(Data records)
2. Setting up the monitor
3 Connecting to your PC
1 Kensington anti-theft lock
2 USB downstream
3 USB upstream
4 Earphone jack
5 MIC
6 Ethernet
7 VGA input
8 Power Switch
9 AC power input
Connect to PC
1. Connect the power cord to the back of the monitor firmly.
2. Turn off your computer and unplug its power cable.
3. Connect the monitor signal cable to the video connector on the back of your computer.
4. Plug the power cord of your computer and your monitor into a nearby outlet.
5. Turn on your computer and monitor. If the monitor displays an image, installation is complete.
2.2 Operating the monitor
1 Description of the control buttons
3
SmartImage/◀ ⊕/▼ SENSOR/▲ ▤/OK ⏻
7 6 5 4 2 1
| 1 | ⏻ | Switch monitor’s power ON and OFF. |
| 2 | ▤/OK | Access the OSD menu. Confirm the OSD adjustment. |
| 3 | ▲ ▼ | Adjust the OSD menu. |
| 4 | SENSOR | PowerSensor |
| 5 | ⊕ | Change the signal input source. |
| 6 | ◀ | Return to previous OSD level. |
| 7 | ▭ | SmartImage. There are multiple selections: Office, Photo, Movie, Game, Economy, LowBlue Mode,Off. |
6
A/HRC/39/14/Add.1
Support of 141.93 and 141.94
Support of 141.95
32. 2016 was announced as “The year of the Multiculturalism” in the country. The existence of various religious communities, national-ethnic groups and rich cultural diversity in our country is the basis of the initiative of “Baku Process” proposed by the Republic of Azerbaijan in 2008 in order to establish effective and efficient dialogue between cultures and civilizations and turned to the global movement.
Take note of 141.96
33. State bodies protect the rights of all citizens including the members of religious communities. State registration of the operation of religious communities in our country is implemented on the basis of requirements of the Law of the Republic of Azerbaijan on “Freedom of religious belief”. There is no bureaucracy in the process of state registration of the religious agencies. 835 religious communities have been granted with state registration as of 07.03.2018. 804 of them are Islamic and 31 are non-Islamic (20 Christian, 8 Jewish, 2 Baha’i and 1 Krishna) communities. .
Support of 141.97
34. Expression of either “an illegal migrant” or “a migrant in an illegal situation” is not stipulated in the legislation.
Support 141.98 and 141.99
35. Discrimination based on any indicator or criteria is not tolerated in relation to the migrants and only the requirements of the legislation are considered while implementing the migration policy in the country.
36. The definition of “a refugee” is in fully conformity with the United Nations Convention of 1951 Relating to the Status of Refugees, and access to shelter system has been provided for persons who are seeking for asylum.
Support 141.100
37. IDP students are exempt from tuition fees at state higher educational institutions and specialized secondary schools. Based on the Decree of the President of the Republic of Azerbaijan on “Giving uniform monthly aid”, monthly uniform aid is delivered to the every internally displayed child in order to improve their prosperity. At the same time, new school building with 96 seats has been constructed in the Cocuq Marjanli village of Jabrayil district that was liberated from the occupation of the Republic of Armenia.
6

Task statement:
Word for word, copy out all the data given above.

Written answer:
2. Setting up the monitor
3 Connecting to your PC
1 Kensington anti-theft lock
2 USB downstream
3 USB upstream
4 Earphone jack
5 MIC
6 Ethernet
7 VGA input
8 Power Switch
9 AC power input
Connect to PC
1. Connect the power cord to the back of the monitor firmly.
2. Turn off your computer and unplug its power cable.
3. Connect the monitor signal cable to the video connector on the back of your computer.
4. Plug the power cord of your computer and your monitor into a nearby outlet.
5. Turn on your computer and monitor. If the monitor displays an image, installation is complete.
2.2 Operating the monitor
1 Description of the control buttons
3
SmartImage/◀ ⊕/▼ SENSOR/▲ ▤/OK ⏻
7 6 5 4 2 1
| 1 | ⏻ | Switch monitor’s power ON and OFF. |
| 2 | ▤/OK | Access the OSD menu. Confirm the OSD adjustment. |
| 3 | ▲ ▼ | Adjust the OSD menu. |
| 4 | SENSOR | PowerSensor |
| 5 | ⊕ | Change the signal input source. |
| 6 | ◀ | Return to previous OSD level. |
| 7 | ▭ | SmartImage. There are multiple selections: Office, Photo, Movie, Game, Economy, LowBlue Mode,Off. |
6
A/HRC/39/14/Add.1
Support of 141.93 and 141.94
Support of 141.95
32. 2016 was announced as “The year of the Multiculturalism” in the country. The existence of various religious communities, national-ethnic groups and rich cultural diversity in our country is the basis of the initiative of “Baku Process” proposed by the Republic of Azerbaijan in 2008 in order to establish effective and efficient dialogue between cultures and civilizations and turned to the global movement.
Take note of 141.96
33. State bodies protect the rights of all citizens including the members of religious communities. State registration of the operation of religious communities in our country is implemented on the basis of requirements of the Law of the Republic of Azerbaijan on “Freedom of religious belief”. There is no bureaucracy in the process of state registration of the religious agencies. 835 religious communities have been granted with state registration as of 07.03.2018. 804 of them are Islamic and 31 are non-Islamic (20 Christian, 8 Jewish, 2 Baha’i and 1 Krishna) communities. .
Support of 141.97
34. Expression of either “an illegal migrant” or “a migrant in an illegal situation” is not stipulated in the legislation.
Support 141.98 and 141.99
35. Discrimination based on any indicator or criteria is not tolerated in relation to the migrants and only the requirements of the legislation are considered while implementing the migration policy in the country.
36. The definition of “a refugee” is in fully conformity with the United Nations Convention of 1951 Relating to the Status of Refugees, and access to shelter system has been provided for persons who are seeking for asylum.
Support 141.100
37. IDP students are exempt from tuition fees at state higher educational institutions and specialized secondary schools. Based on the Decree of the President of the Republic of Azerbaijan on “Giving uniform monthly aid”, monthly uniform aid is delivered to the every internally displayed child in order to improve their prosperity. At the same time, new school building with 96 seats has been constructed in the Cocuq Marjanli village of Jabrayil district that was liberated from the occupation of the Republic of Armenia.
6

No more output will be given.